All talks will be in Skiles 006.

* This will be a colloquium talk.

Danny Calegari
Title: Roots, Schottky semigroups, and a proof of Bandt's Conjecture
Abstract: In 1985, Barnsley and Harrington defined a "Mandelbrot Set" M for pairs of similarities — this is the set of complex numbers z with norm less than 1 for which the limit set of the semigroup generated by the similarities x -> zx and x -> z(x-1)+1 is connected. Equivalently, M is the closure of the set of roots of polynomials with coefficients in {-1,0,1}. Barnsley and Harrington already noted the (numerically apparent) existence of infinitely many small "holes" in M, and conjectured that these holes were genuine. These holes are very interesting, since they are "exotic" components of the space of (2 generator) Schottky semigroups. The existence of at least one hole was rigorously confirmed by Bandt in 2002, but his methods were not strong enough to show the existence of infinitely many holes; one difficulty with his approach was that he was not able to understand the interior points of M, and on the basis of numerical evidence he conjectured that the interior points are dense away from the real axis. We introduce the technique of *traps* to construct and certify interior points of M, and use them to prove Bandt's Conjecture. Furthermore, our techniques let us certify the existence of infinitely many holes in M. This is joint work with Sarah Koch and Alden Walker.

James Conway
Title: Transverse Surgery in Contact 3-Manifolds
Abstract: Much ink has been spilled on surgery on Legendrian knots; much less well studied is surgery on transverse knots. We will investigate transverse surgery, how it relates to surgery on Legendrian knots, and see how it interacts with open book decompositions, the Heegaard Floer contact invariant, and tightness. This investigation leads to the result that surgery on the connected binding of a genus g open book supporting a tight contact structure preserves tightness if the surgery coefficient is greater than 2g-1. In a complementary direction, we partially generally a result of Lisca and Stipsicz to give criteria for when positive contact surgery on Legendrian knots will result in an overtwisted manifold.

Laura DeMarco
Title: Complex dynamics, elliptic curves, and topology
Abstract: In the classical theory of elliptic curves, circa 1960, it was shown that an elliptic curve defined over a function field has only finitely many rational torsion points. This statement was recently reproved and generalized by Matt Baker to the setting of complex dynamical systems; specifically, to the study of rational maps on P^1. In this talk, I'll present a topological perspective on Baker's theorem and the Mordell-Weil theorem for function fields, and I will explain how these statements play a central role in today's study of rational maps.

Nathan Dunfield
Title: Random knots: their properties and algorithmic challenges
Abstract: I will discuss various models of random knots in S3, surveying what is known about them theoretically and what is conjectured about them experimentally. In particular, I will discuss experiments that probe the practical/average case complexity of questions like computing the genus of a knot.

Chris Leininger
Title: Free-by-cyclic groups and dynamics
Abstract: A 3-manifold that fibers over the circle often does so in many ways. The combined work of Thurston, Fried, and McMullen provides a framework for organizing all the monodromies and analyzing them simultaneously. With Dowdall and Kapovich, we provide a similar organizational tool for the "algebraic monodromies" of certain free-by-cyclic groups and relate this to the BNS invariant (which was already known to have close ties to Thurston's work). I'll describe this, explain some contrasts with the 3-manifold setting, and give an application to dynamics of free group automorphisms.

Kathryn Mann
Title: Left orderable groups that don't act on the line
Abstract: The study of left-orderable groups has deep connections to geometry, topology and dynamics. A well known and very useful tool is the fact that all countable L.O. groups embed in the group of homeomorphisms of the line. Uncountable L.O. groups act on ordered spaces too, but whether they act on the line is a complicated question.
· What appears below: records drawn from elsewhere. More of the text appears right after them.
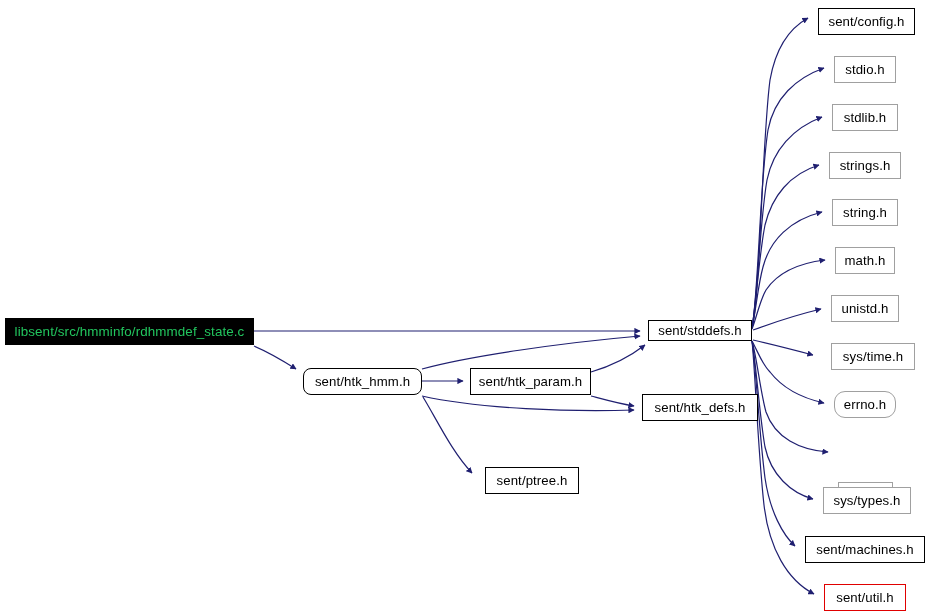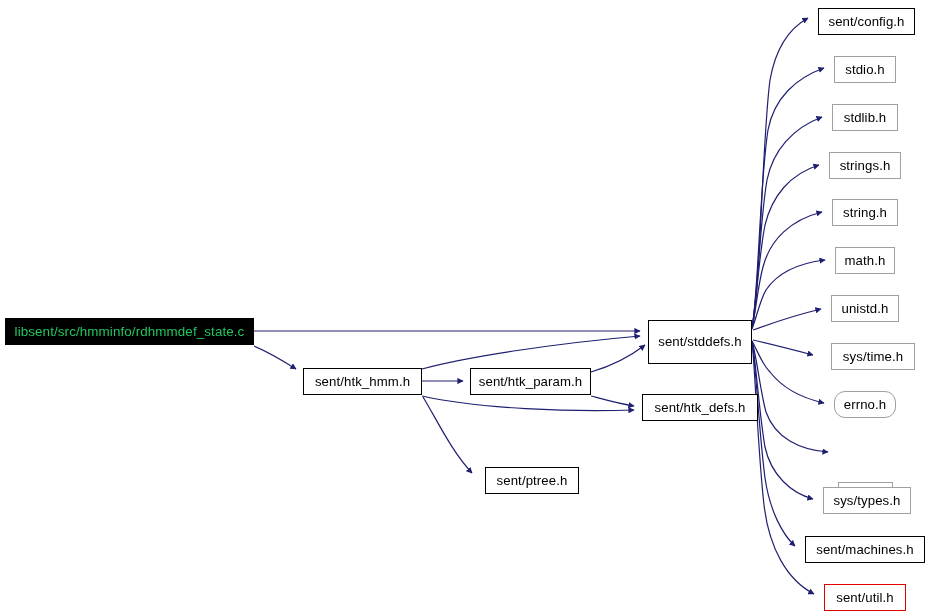--- a/index.html
+++ b/index.html
@@ -107,7 +107,7 @@
       <div class="node strong" style="left: 485px; top: 467px; width: 94px; height: 27px;">
         <span class="node-label">sent/ptree.h</span>
       </div>
-      <div class="node strong" style="left: 648px; top: 320px; width: 104px; height: 44px;">
+      <div class="node strong" style="left: 648px; top: 320px; width: 104px; height: 21px;">
         <span class="node-label">sent/stddefs.h</span>
       </div>
       <div class="node strong" style="left: 818px; top: 8px; width: 97px; height: 27px;">

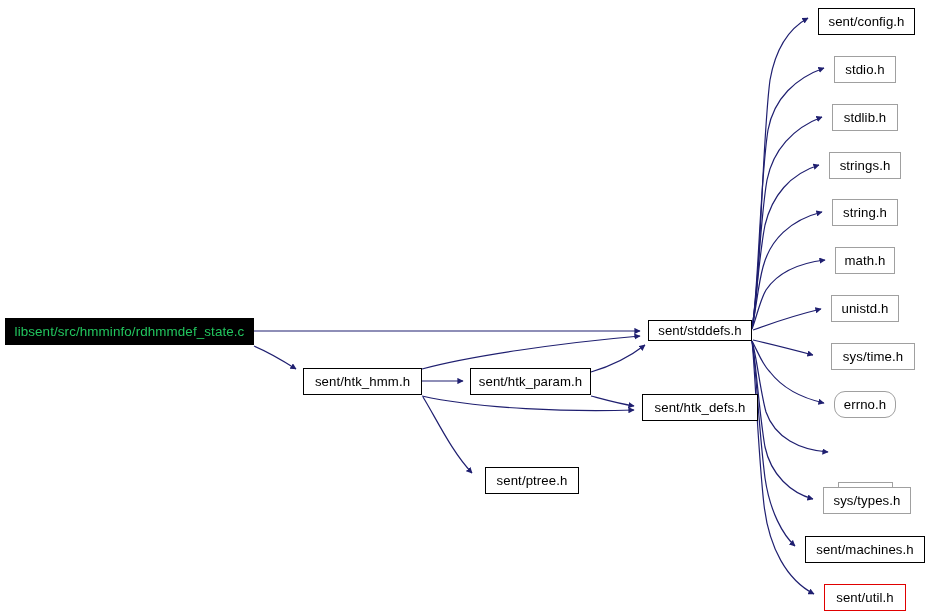--- a/index.html
+++ b/index.html
@@ -95,7 +95,7 @@
       <div class="node root" style="left: 5px; top: 318px; width: 249px; height: 27px;">
         <span class="node-label">libsent/src/hmminfo/rdhmmdef_state.c</span>
       </div>
-      <div class="node strong" style="left: 303px; top: 368px; width: 119px; height: 27px;">
+      <div class="node strong" style="left: 303px; top: 368px; width: 119px; height: 27px; border-radius: 8px;">
         <span class="node-label">sent/htk_hmm.h</span>
       </div>
       <div class="node strong" style="left: 470px; top: 368px; width: 121px; height: 27px;">

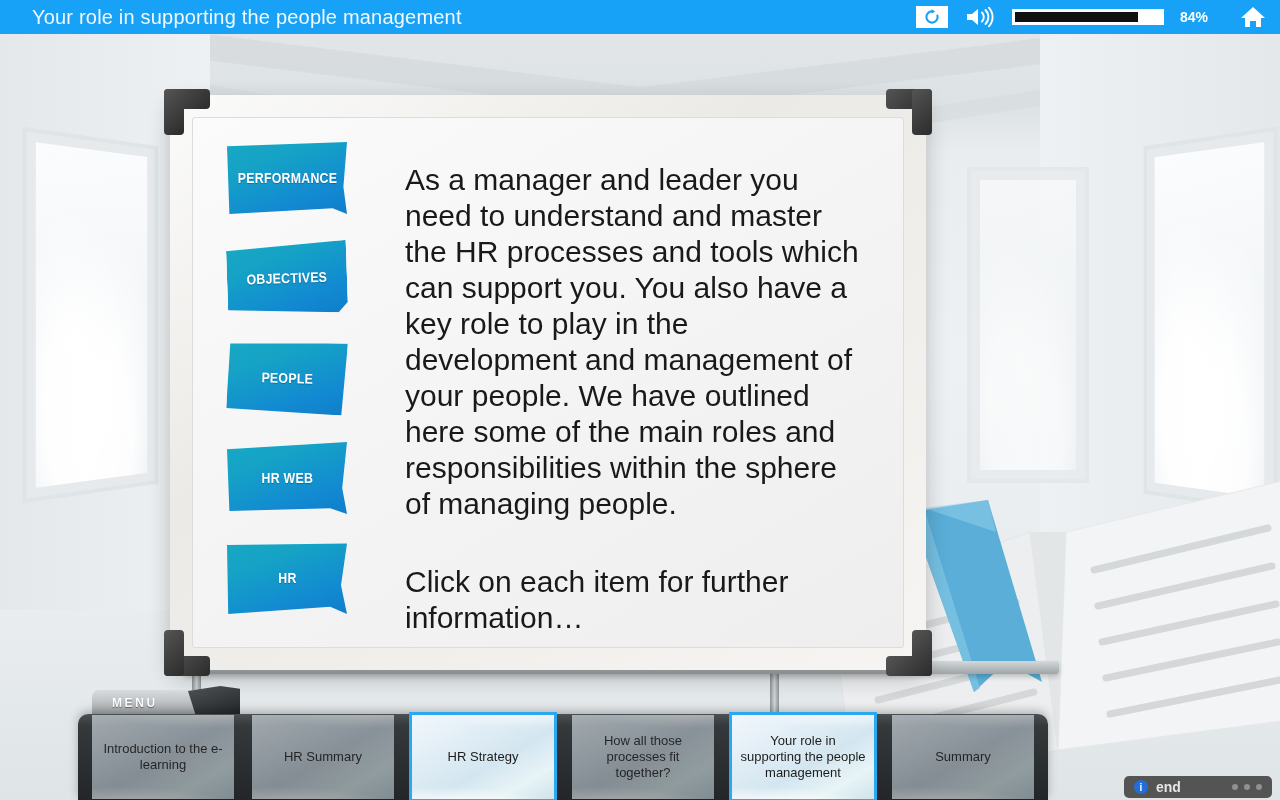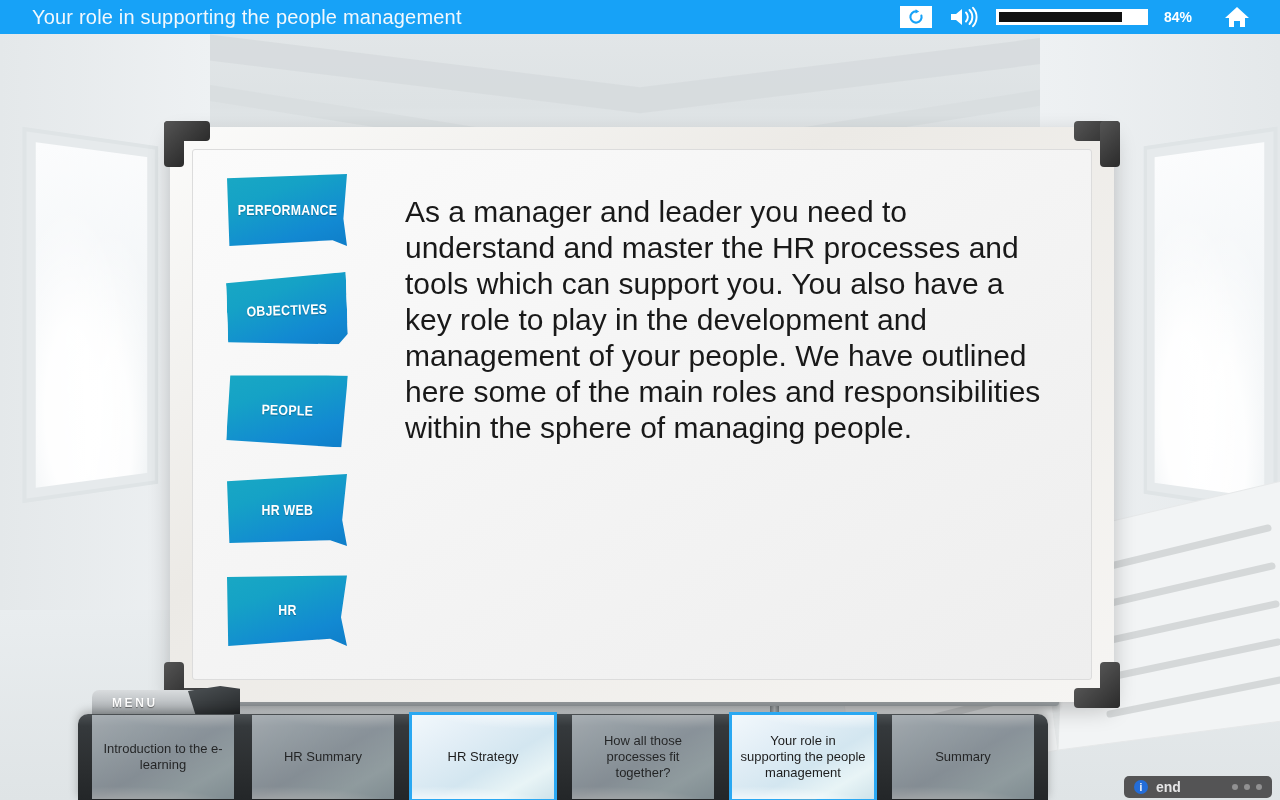--- a/index.html
+++ b/index.html
@@ -34,7 +34,7 @@
     background:#17a2f7; display:flex; align-items:center; z-index:40; }
   .hdr-title { color:#f2f8fd; font-size:20px; padding-left:32px;
     letter-spacing:.2px; white-space:nowrap; flex:1; }
-  .hdr-ctrls { display:flex; align-items:center; gap:16px; padding-right:24px; }
+  .hdr-ctrls { display:flex; align-items:center; gap:16px; padding-right:8px; }
   .replay-btn { width:32px; height:22px; background:#fff; display:flex;
     align-items:center; justify-content:center; }
   .replay-btn svg { display:block; }

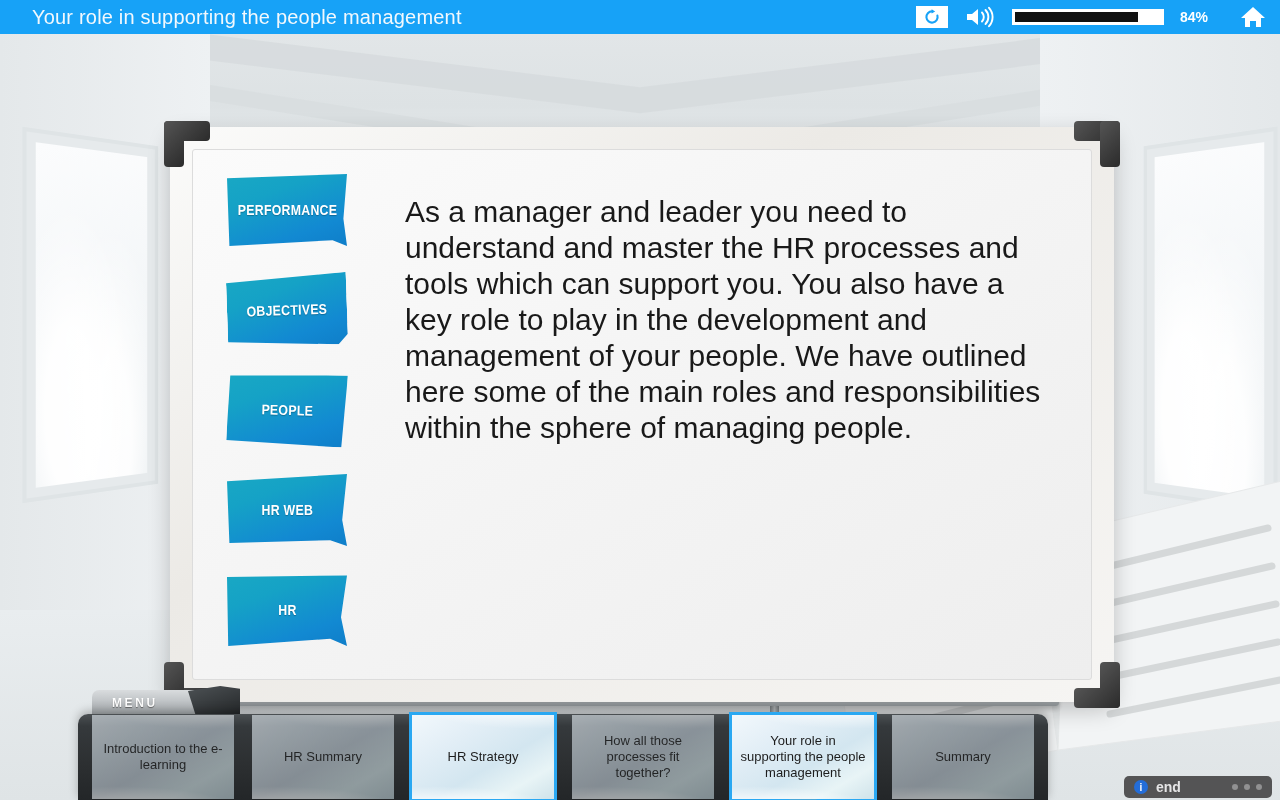--- a/index.html
+++ b/index.html
@@ -51,7 +51,7 @@
     z-index:5; }
 
   
-  .wb { position:absolute; left:170px; top:95px; width:944px; height:575px; z-index:10;margin-top:32px; }
+  .wb { position:absolute; left:170px; top:95px; width:756px; height:575px; z-index:10; }
   .wb-tray { position:absolute; left:14px; top:566px; width:875px; height:13px;
     background:linear-gradient(180deg,#d4d8da,#9ea4a7); border-radius:0 0 3px 3px;
     box-shadow:0 3px 5px rgba(0,0,0,.2); }

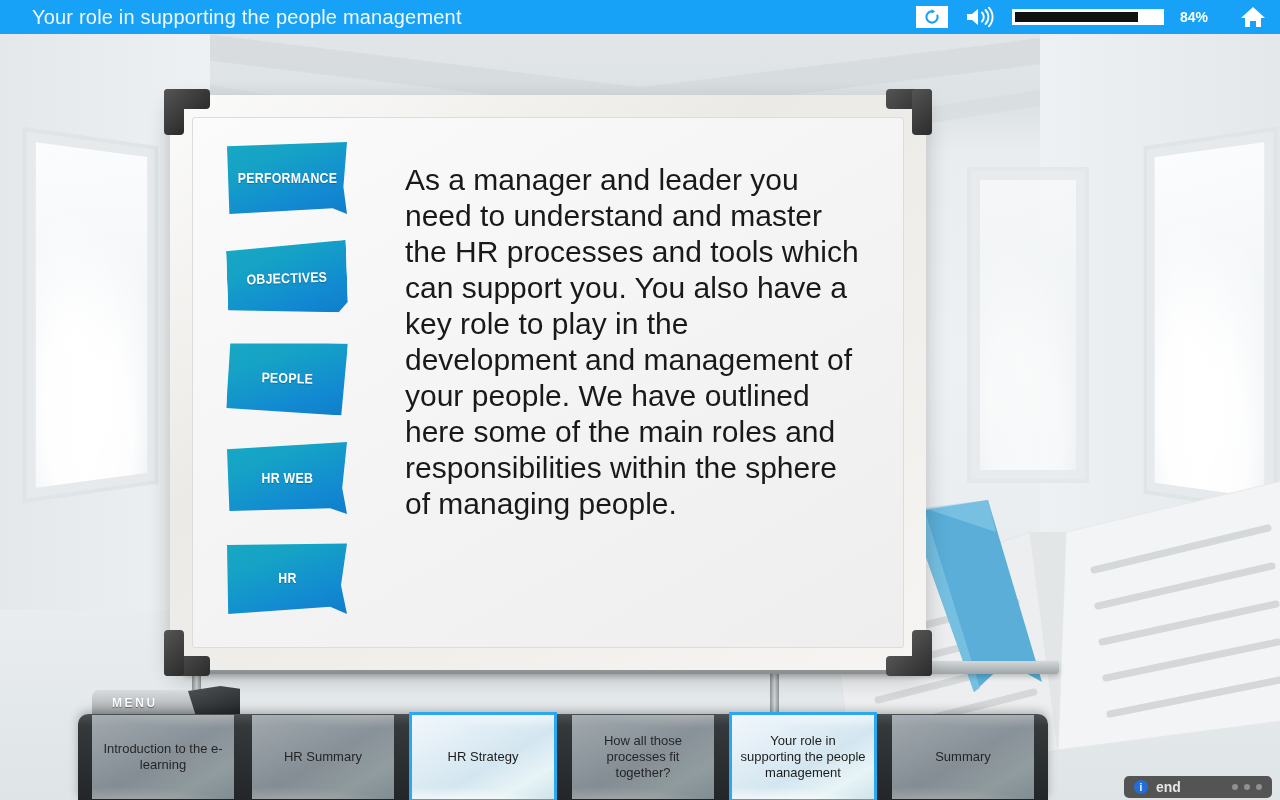--- a/index.html
+++ b/index.html
@@ -269,6 +269,7 @@
 
         <div class="wb-text">
           <p>As a manager and leader you need to understand and master the HR processes and tools which can support you. You also have a key role to play in the development and management of your people. We have outlined here some of the main roles and responsibilities within the sphere of managing people.</p>
+          <p class="second">Click on each item for further information…</p>
         </div>
 
       </div>

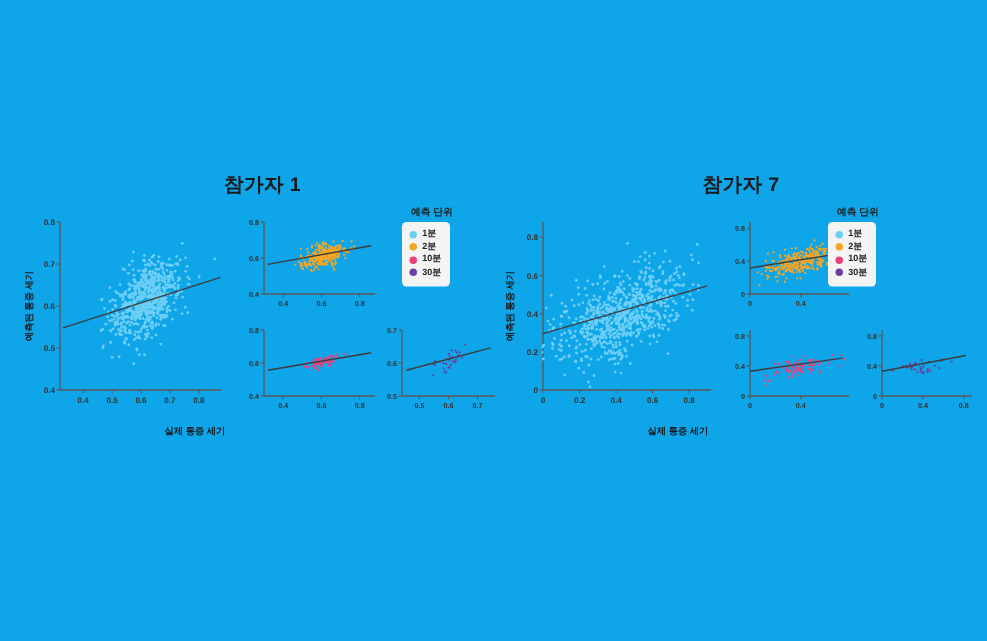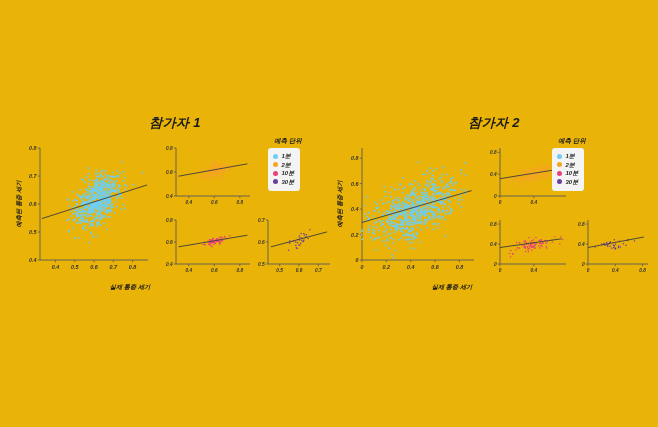--- a/index.html
+++ b/index.html
@@ -8,7 +8,7 @@
     font-family:"Liberation Sans","DejaVu Sans",sans-serif;
     overflow:hidden;position:relative;
   }
-  .figure{position:absolute;left:0;top:0;width:658px;height:427px;background:#eab308;font-style:italic;}
+  .figure{position:absolute;left:0;top:0;width:658px;height:427px;background:#0ea5e9;}
   .panel{position:absolute;top:110px;height:195px;}
   #panel-p1{left:10px;width:330px;}
   #panel-p2{left:330px;width:328px;}

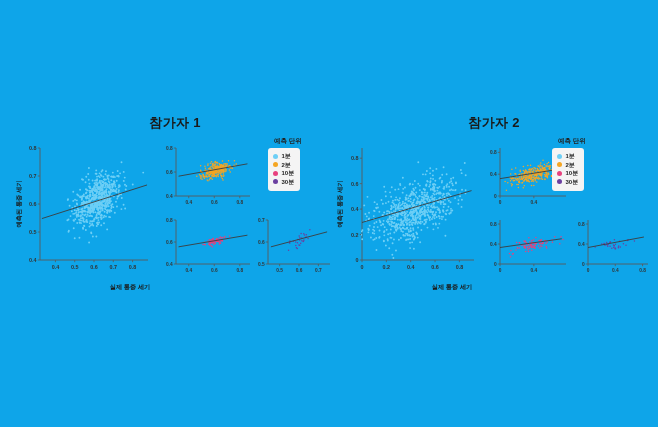--- a/index.html
+++ b/index.html
@@ -1312,7 +1312,7 @@
   </div>
 
   <div class="panel" id="panel-p2">
-    <div class="panel-title">참가자 2</div>
+    <div class="panel-title">참가자 7</div>
     <div class="plot-area">
       <svg id="svg-p2" width="328" height="170" viewBox="0 0 328 170">
           <g>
In this talk, I'll present a natural (though perhaps surprising!) example of a L.O. group that does not act on the line. The proof is entirely self-contained, using one sophisticated fact -- on the group cohomology of Homeo(S^1) -- but otherwise a very hands-on approach.

Laura Starkston
Title: Relations in mapping class groups and embeddings of pseudoholomorphic curves
Abstract: For certain contact 3-manifolds supported by a planar open book decomposition, there are two ways of constructing and classifying symplectic fillings whose boundary is that contact 3-manifold. One way involves understanding factorizations of the monodromy of the open book into positive Dehn twists. The other way is to look at embeddings of concave neighborhoods of a collection of surfaces into a well understood (rational) symplectic 4-manifold. Depending on the bounding contact 3-manifold, each of these methods has different strengths and data from one method can provide information about the other. Therefore it is very useful to understand how to translate the information coming from pseudoholomorphic curve embeddings to mapping class group relations or vice versa. The goal of this talk will be to discuss some correspondences between these two methods in large classes of examples, where the boundary 3-manifold is Seifert fibered over the 2-sphere.